-- EXERCISE --
Copy out, unchanged, the lines of the records below from the one with "genus: Larrea" up to and including the last line.
☆ ☆ ☆ ☆ ☆ ☆ ☆
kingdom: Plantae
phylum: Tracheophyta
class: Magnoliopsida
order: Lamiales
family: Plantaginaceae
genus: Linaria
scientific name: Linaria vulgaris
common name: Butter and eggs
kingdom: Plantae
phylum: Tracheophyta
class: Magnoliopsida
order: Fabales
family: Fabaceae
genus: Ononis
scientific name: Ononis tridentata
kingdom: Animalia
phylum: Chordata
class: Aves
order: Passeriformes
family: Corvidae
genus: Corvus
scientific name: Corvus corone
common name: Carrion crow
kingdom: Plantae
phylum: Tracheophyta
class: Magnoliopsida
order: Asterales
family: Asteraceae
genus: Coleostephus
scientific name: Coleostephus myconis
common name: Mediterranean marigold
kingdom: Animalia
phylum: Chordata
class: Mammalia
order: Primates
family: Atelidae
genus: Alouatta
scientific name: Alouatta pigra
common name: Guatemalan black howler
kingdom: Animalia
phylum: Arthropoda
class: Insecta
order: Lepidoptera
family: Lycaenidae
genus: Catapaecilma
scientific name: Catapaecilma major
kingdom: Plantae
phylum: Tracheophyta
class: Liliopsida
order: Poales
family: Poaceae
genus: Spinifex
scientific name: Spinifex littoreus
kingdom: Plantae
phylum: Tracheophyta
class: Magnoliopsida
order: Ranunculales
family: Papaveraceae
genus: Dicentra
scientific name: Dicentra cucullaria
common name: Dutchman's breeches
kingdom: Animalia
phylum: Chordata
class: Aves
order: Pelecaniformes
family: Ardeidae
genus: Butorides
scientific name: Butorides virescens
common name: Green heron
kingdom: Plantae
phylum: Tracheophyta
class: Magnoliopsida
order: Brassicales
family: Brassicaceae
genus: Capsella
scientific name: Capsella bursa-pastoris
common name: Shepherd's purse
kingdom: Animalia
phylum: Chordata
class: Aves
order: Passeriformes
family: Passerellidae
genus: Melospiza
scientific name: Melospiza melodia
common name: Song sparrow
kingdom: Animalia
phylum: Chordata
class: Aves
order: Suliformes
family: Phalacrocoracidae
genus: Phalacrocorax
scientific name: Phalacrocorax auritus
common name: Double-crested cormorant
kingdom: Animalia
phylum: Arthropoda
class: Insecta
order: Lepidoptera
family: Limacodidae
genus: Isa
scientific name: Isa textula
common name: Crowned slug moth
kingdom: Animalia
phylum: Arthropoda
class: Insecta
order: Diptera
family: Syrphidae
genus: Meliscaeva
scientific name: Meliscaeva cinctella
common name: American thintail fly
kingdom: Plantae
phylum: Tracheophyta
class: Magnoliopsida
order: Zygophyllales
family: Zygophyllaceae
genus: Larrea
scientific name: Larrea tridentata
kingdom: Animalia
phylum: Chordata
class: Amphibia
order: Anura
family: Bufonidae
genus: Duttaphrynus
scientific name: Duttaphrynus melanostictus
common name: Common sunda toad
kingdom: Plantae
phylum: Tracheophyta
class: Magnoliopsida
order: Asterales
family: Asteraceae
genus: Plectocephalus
☆ ☆ ☆ ☆ ☆ ☆ ☆
-- EXERCISE OUTPUT --
genus: Larrea
scientific name: Larrea tridentata
kingdom: Animalia
phylum: Chordata
class: Amphibia
order: Anura
family: Bufonidae
genus: Duttaphrynus
scientific name: Duttaphrynus melanostictus
common name: Common sunda toad
kingdom: Plantae
phylum: Tracheophyta
class: Magnoliopsida
order: Asterales
family: Asteraceae
genus: Plectocephalus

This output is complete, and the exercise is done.